**所给文本:**
----

环境:
scala2.11.8
kafka_2.11-0.11.0.1
spark-2.0.0-bin-hadoop2.7

第一个问题
创建一个WordCount,一端自动生成,一端读取之后从spark查看,但是查看端怎么都起不起来,遇到问题如下

SLF4J: Class path contains multiple SLF4J bindings.
SLF4J: Found binding in [jar:file:/usr/local/spark/jars/slf4j-log4j12-1.7.16.jar!/org/slf4j/impl/StaticLoggerBinder.class]
SLF4J: Found binding in [jar:file:/usr/local/spark/jars/kafka/slf4j-log4j12-1.7.25.jar!/org/slf4j/impl/StaticLoggerBinder.class]
SLF4J: See http://www.slf4j.org/codes.html#multiple_bindings for an explanation.
SLF4J: Actual binding is of type [org.slf4j.impl.Log4jLoggerFactory]
Exception in thread "main" java.lang.NoClassDefFoundError: org/apache/spark/streaming/kafka/KafkaUtils$
        at org.apache.spark.examples.streaming.KafkaWordCount$.main(KafkaWordCount.scala:19)

----

**已知信息:**
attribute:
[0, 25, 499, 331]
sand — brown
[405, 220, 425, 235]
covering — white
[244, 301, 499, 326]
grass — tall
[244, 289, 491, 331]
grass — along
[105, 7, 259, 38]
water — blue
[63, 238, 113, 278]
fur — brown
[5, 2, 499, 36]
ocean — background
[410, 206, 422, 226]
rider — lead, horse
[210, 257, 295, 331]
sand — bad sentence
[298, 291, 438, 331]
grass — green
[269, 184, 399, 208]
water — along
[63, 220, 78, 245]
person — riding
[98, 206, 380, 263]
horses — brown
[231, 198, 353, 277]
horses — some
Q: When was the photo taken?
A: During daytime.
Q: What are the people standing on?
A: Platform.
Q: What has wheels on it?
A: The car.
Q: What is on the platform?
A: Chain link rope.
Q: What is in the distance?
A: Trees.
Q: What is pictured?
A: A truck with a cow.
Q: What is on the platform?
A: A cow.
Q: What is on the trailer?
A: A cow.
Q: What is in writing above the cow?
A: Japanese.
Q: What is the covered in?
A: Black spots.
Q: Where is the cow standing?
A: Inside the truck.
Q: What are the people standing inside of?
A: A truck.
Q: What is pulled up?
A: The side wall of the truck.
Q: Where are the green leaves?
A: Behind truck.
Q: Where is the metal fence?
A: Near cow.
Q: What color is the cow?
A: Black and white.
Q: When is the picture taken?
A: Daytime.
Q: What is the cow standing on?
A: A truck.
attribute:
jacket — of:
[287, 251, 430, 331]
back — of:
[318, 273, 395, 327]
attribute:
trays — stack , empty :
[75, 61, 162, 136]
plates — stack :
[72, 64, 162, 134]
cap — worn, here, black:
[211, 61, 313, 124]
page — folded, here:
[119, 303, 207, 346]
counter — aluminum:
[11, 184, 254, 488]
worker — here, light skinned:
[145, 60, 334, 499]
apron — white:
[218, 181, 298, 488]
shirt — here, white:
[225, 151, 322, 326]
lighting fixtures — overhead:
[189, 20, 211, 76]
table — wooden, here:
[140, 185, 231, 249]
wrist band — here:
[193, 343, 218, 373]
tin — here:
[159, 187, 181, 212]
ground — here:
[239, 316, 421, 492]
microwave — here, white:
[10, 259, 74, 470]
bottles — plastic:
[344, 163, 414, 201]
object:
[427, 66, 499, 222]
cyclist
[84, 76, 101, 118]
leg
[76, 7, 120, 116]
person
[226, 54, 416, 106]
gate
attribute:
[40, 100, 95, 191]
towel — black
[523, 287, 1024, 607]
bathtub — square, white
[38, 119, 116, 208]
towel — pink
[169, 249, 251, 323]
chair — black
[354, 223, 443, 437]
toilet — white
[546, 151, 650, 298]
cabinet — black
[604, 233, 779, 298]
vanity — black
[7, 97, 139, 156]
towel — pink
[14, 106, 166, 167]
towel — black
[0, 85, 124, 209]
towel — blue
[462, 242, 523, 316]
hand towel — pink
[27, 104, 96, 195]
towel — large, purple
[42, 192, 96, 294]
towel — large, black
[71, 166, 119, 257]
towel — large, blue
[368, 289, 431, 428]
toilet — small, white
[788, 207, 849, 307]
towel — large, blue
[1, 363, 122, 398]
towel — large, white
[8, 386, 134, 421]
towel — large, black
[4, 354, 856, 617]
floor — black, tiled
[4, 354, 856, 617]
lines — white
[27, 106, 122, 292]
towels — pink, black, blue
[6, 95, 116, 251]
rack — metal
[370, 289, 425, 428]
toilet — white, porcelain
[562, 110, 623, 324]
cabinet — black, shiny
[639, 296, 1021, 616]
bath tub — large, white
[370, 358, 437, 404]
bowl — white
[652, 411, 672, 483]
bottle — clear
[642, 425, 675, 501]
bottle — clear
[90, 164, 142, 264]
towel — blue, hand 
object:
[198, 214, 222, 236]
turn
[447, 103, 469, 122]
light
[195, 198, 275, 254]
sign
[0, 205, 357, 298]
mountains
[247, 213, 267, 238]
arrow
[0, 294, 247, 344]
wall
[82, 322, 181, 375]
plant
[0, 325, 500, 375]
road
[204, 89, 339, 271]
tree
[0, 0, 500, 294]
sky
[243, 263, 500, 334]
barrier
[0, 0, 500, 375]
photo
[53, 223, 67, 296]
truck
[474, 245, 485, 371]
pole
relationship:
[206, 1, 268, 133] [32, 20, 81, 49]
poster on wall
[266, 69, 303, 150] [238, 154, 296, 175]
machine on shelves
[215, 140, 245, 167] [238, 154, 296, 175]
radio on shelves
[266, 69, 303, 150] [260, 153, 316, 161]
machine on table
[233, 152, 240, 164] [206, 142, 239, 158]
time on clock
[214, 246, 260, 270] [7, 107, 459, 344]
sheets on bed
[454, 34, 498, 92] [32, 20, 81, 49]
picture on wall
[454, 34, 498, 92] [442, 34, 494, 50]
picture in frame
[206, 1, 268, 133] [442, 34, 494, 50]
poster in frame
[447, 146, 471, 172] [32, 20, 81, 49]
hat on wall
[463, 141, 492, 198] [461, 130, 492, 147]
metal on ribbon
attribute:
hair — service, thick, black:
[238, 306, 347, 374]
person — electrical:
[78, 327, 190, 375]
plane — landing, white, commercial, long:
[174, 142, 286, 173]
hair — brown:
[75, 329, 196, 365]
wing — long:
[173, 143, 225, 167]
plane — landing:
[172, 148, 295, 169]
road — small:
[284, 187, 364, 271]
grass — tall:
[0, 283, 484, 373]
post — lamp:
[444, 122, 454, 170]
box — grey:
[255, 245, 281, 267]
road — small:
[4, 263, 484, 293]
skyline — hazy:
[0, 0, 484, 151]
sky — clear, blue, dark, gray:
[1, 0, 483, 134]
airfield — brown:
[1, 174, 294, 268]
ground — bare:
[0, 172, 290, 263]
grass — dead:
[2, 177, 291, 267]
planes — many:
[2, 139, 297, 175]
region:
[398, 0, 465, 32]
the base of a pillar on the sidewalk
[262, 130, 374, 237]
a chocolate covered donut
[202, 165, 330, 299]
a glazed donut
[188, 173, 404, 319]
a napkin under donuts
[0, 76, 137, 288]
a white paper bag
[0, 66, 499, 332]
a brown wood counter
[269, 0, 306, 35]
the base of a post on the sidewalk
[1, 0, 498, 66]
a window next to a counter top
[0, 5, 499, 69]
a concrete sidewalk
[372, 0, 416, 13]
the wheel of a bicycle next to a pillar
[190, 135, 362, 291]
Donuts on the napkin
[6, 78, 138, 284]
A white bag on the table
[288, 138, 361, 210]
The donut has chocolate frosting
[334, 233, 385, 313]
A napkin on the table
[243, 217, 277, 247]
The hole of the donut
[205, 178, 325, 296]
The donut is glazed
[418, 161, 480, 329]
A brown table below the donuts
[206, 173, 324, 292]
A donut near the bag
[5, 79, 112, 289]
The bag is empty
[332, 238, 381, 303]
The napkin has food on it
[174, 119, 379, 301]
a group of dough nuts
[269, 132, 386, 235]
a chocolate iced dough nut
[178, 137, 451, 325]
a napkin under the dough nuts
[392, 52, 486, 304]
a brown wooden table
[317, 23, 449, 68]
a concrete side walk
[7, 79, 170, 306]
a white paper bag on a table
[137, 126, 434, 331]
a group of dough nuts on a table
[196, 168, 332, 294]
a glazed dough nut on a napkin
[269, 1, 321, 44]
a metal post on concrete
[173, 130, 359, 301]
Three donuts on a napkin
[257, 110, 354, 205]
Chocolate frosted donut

----

**任务要求:**
1 > 在这篇关于 Kafka 与 Spark 报错的帖子里,"环境"下列出了哪些软件版本?请全部列出。
2 > 请从末尾接着续写这篇关于 Kafka 与 Spark 报错的帖子。

**各题答案:**
1 >
scala2.11.8
kafka_2.11-0.11.0.1
spark-2.0.0-bin-hadoop2.7

2 >
        at org.apache.spark.examples.streaming.KafkaWordCount.main(KafkaWordCount.scala)
        at sun.reflect.NativeMethodAccessorImpl.invoke0(Native Method)
        at sun.reflect.NativeMethodAccessorImpl.invoke(NativeMethodAccessorImpl.java:62)
        at sun.reflect.DelegatingMethodAccessorImpl.invoke(DelegatingMethodAccessorImpl.java:43)
        at java.lang.reflect.Method.invoke(Method.java:498)
        at org.apache.spark.deploy.SparkSubmit$.org$apache$spark$deploy$SparkSubmit$$runMain(SparkSubmit.scala:729)
        at org.apache.spark.deploy.SparkSubmit$.doRunMain$1(SparkSubmit.scala:185)
        at org.apache.spark.deploy.SparkSubmit$.submit(SparkSubmit.scala:210)
        at org.apache.spark.deploy.SparkSubmit$.main(SparkSubmit.scala:124)
        at org.apache.spark.deploy.SparkSubmit.main(SparkSubmit.scala)
Caused by: java.lang.ClassNotFoundException: org.apache.spark.streaming.kafka.KafkaUtils$
        at java.net.URLClassLoader.findClass(URLClassLoader.java:381)
        at java.lang.ClassLoader.loadClass(ClassLoader.java:424)
        at java.lang.ClassLoader.loadClass(ClassLoader.java:357)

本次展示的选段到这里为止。